Em tempos em que o governo insiste tanto na identidade e na memória, é alarmante a quantidade de sites patrimoniais ou lugares emblemáticos em Cuba, abandonados e condenados a desaparecer por um sistema incapaz de preservá-los, imersos na indiferença oficial e na resignação cidadã, já acostumada ao deterioro em meio à crise econômica.

Um exemplo é a imprenta El Arte, em Manzanillo, um dos símbolos culturais mais importantes do leste cubano, que agoniza no abandono, enquanto seu legado histórico e editorial se desmorona diante da indiferença institucional.

O aeroporto Máximo Gómez, de Ciego de Ávila, construído com mais de 100 milhões de pesos, é hoje uma ruína sem voos nem propósito. Mais de duas décadas de abandono estatal sepultaram o investimento público sob o peso da indiferença e do absurdo.

O outrora Casino Español de La Habana, no município de Playa; o emblemático Teatro Musical de La Habana e o antigo Hotel Venus em Santiago de Cuba, são alguns dos muitos exemplos de joias culturais e arquitetônicas, vítimas do abandono e da desídia governamental.

A Terminal de Ferrocarriles de Morón, Monumento Nacional e a segunda maior do país, é mais um exemplo de como em Cuba os orçamentos públicos disparam sem um planejamento realista ou transparência, pois o que começou em 2022 como uma “restauração capital” com um orçamento de 3,4 milhões de pesos, se transformou em um megaprojeto estatal que já supera os 100 milhões de pesos.

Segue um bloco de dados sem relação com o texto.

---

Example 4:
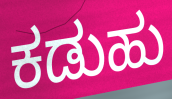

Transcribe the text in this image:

ಕಡುಹು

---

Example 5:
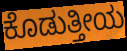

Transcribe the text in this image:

ಕೊಡುತ್ತೀಯ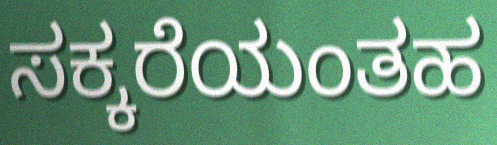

Perguntas frequentes sobre o estado de abandono do patrimônio cultural em Cuba

Qual é o estado atual do Museu Carlos Baliño em Cuba?

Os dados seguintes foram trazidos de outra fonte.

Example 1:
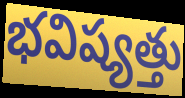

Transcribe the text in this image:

భవిష్యత్తు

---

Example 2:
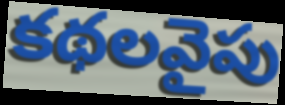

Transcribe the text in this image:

కథలవైపు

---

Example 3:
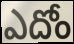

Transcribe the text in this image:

ఎదోం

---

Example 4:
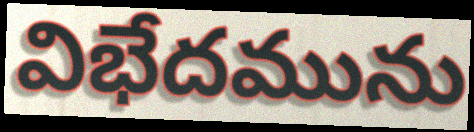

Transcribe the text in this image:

విభేదమును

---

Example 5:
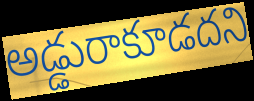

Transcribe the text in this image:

అడ్డురాకూడదనిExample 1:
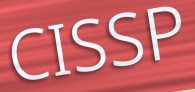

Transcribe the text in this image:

CISSP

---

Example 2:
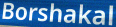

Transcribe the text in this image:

Borshakal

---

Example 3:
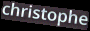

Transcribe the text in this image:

christophe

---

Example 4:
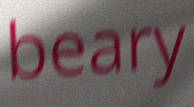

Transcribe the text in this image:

beary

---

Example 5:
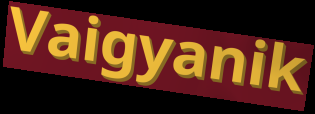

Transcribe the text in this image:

VaigyanikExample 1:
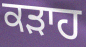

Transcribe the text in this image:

ਕੜਾਹ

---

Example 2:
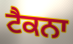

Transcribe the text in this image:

ਟੈਕਨਾ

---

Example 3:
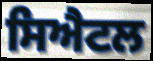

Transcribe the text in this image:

ਸਿਐਟਲ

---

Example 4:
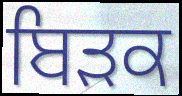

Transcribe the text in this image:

ਬਿੜਕ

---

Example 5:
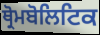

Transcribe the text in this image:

ਥ੍ਰੋਮਬੋਲਿਟਿਕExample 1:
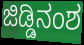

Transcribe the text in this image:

ಜಿಡ್ಡಿನಂಶ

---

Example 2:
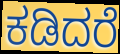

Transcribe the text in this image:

ಕಡಿದರೆ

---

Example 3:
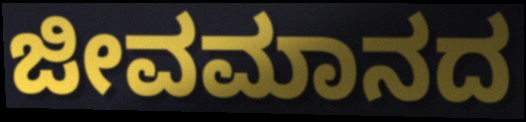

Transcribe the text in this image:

ಜೀವಮಾನದ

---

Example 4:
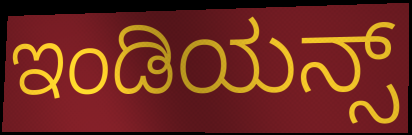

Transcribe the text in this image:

ಇಂಡಿಯನ್ಸ್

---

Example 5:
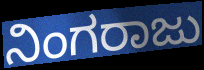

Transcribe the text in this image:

ನಿಂಗರಾಜು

O Museu Carlos Baliño está fechado e em estado de decadência desde 2019, com sua coleção acumulada e exposta à deterioração. Apesar de um investimento aprovado, as obras de restauração avançam lentamente e o museu não tem uma data clara de reabertura.

Por que é importante o Museu Carlos Baliño para a história de Cuba?

O museu presta homenagem a Carlos Baliño, um dos fundadores do primeiro Partido Comunista de Cuba, e é considerado um Monumento Nacional. É um símbolo da memória histórica e política do país, cuja conservação é crucial para manter vivas as raízes culturais e históricas de Cuba.

Quais outros monumentos em Cuba estão em risco de abandono e deterioração?

Além do Museu Carlos Baliño, outros monumentos e locais emblemáticos em Cuba estão em risco, como o Cemitério Chinês de Havana, a gráfica El Arte em Manzanillo, a Estação Ferroviária de Morón e o Aquário Nacional de Cuba. Esses locais enfrentam um grave deterioramento devido à falta de manutenção e apoio institucional.

Que medidas estão sendo tomadas para restaurar o Museu Carlos Baliño?

As autoridades aprovaram um orçamento de um milhão de pesos para o investimento no museu este ano, e espera-se receber uma lona impermeabilizante como doação. No entanto, esses fundos são insuficientes para cobrir o volume de trabalho necessário, e o progresso das obras continua sendo lento.